DOCUMENT TEXT:
----------------------------------------

Benzinga · 01/06/2023 08:54

On January 6, 2023, E-Home Household Service Holdings Limited (the “Company”) entered into a securities purchase agreement (the “Securities Purchase Agreement”) with eleven investors (the “Investors”), including two entities and nine individuals, pursuant to which the Investors agreed to purchase an aggregate of 40,650,406 ordinary shares of the Company (the “Investment”) for the purchase price of $0.492 per ordinary share, which is the average of the closing prices of the Company’s ordinary shares for the six consecutive trading days prior to January 3, 2023. The Company is expected to receive an aggregate of US$20 million proceeds in connection with the Investment.

Pursuant to the Securities Purchase Agreement, the Company shall apply the proceeds of the Investment to the Haixia Home Management College project. Haixia Home Management College is a training facility for home management services to be established and operated by the Company in Pingtan, Fujian Province, with the assistance of the Pingtan local government. In addition, pursuant to the Securities Purchase Agreement, the closing of the Investment is subject to the condition that the Company shall have received any relevant confirmation from Nasdaq in relation to the Investment and the issuance of the ordinary shares.

Concurrently with the execution of the Securities Purchase Agreement, each Investor executed a letter of undertaking in favor of the Company pursuant to which the Investor undertakes, for a period of 36 months following the closing of the Investment, (i) not to increase its shareholding in the Company or take any action to exert control over the Company and (ii) to abstain from voting the ordinary shares acquired in the Investment in shareholders meetings.

The Company relied on the exemption from registration afforded by Section 4(a)(2) of the Securities Act of 1933, as amended, and Regulation S in connection with the issuance of the ordinary shares. In addition, the Company elected to follow its home country practice in lieu of the requirement for shareholders’ approval pursuant to Nasdaq Listing Rule 5635(d) in relation to the Investment.

The foregoing description is qualified in its entirety by reference to the full text of the Securities Purchase Agreement, a copy of English translation of such agreement is furnished hereto as Exhibit 99.1 and incorporated herein by reference.

----------------------------------------

MATERIAL PROVIDED:
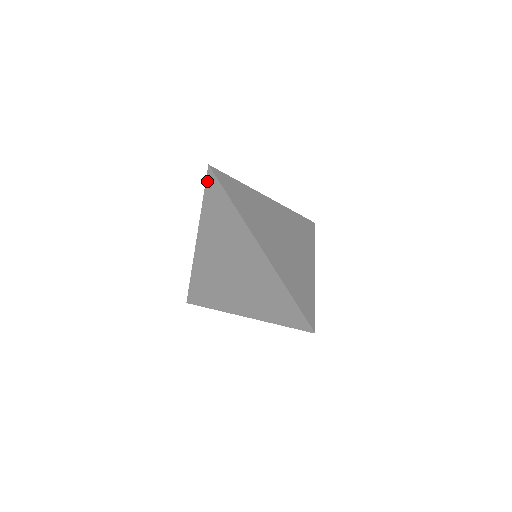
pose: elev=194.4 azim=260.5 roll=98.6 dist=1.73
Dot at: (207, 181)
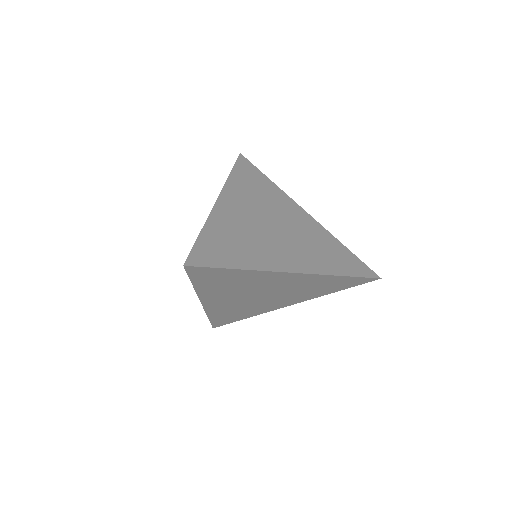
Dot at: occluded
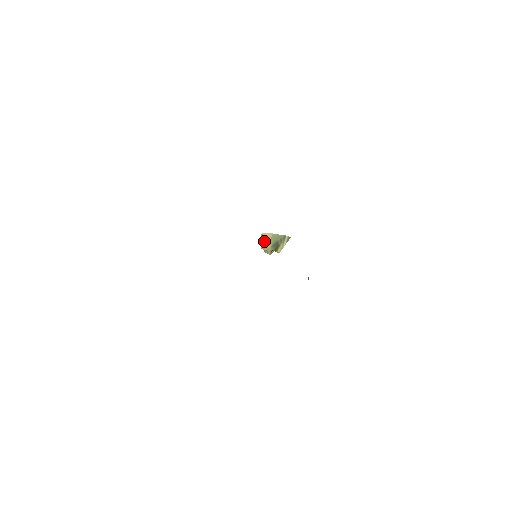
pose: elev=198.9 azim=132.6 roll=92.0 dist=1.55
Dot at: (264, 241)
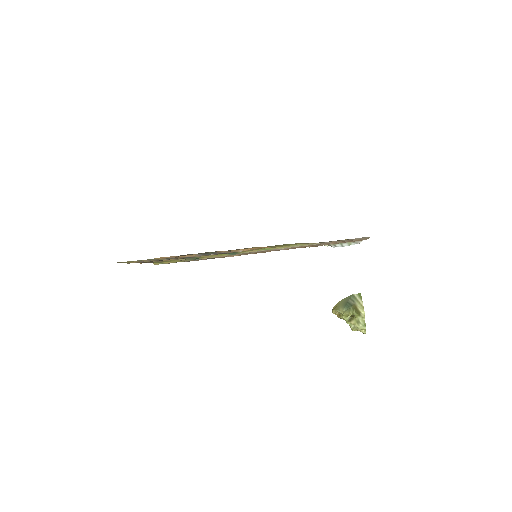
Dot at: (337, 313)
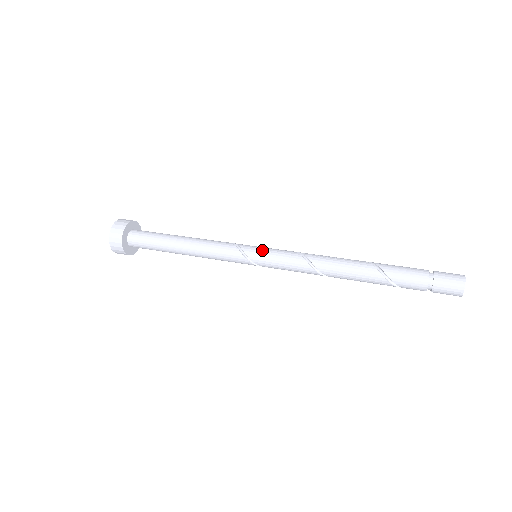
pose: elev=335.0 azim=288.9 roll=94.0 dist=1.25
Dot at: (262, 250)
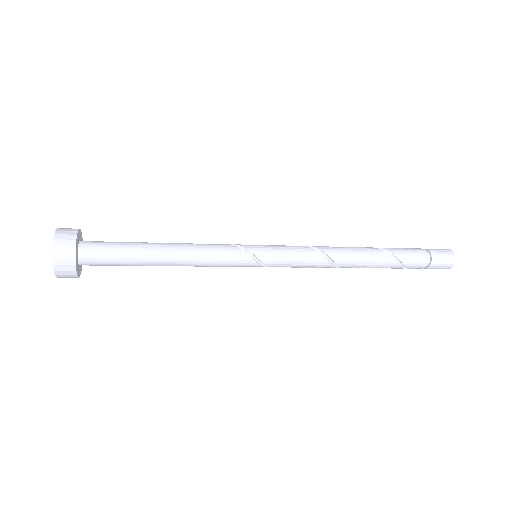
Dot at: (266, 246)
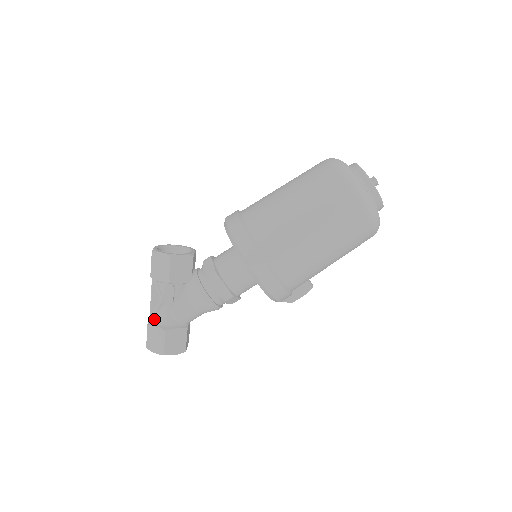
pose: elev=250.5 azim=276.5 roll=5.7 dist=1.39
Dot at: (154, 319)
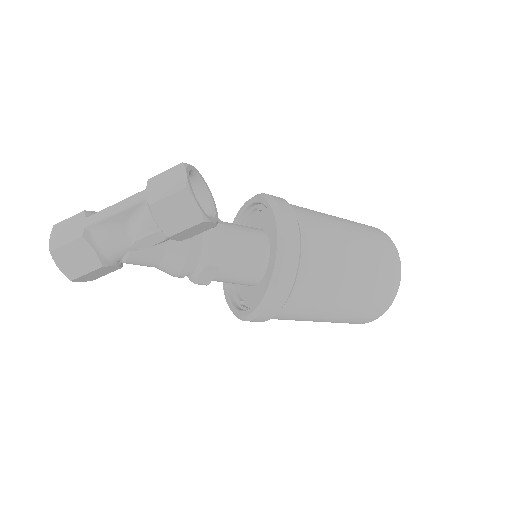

----------------------------------------

DIRECTIONS FOR THIS TASK: Rewrite the announcement starting with "The Company relied" and going on through "to the Investment.", changing "in lieu of" to "instead of". The items aren't needed for anything here.

WRITTEN RESPONSE:
The Company relied on the exemption from registration afforded by Section 4(a)(2) of the Securities Act of 1933, as amended, and Regulation S in connection with the issuance of the ordinary shares. In addition, the Company elected to follow its home country practice instead of the requirement for shareholders’ approval pursuant to Nasdaq Listing Rule 5635(d) in relation to the Investment.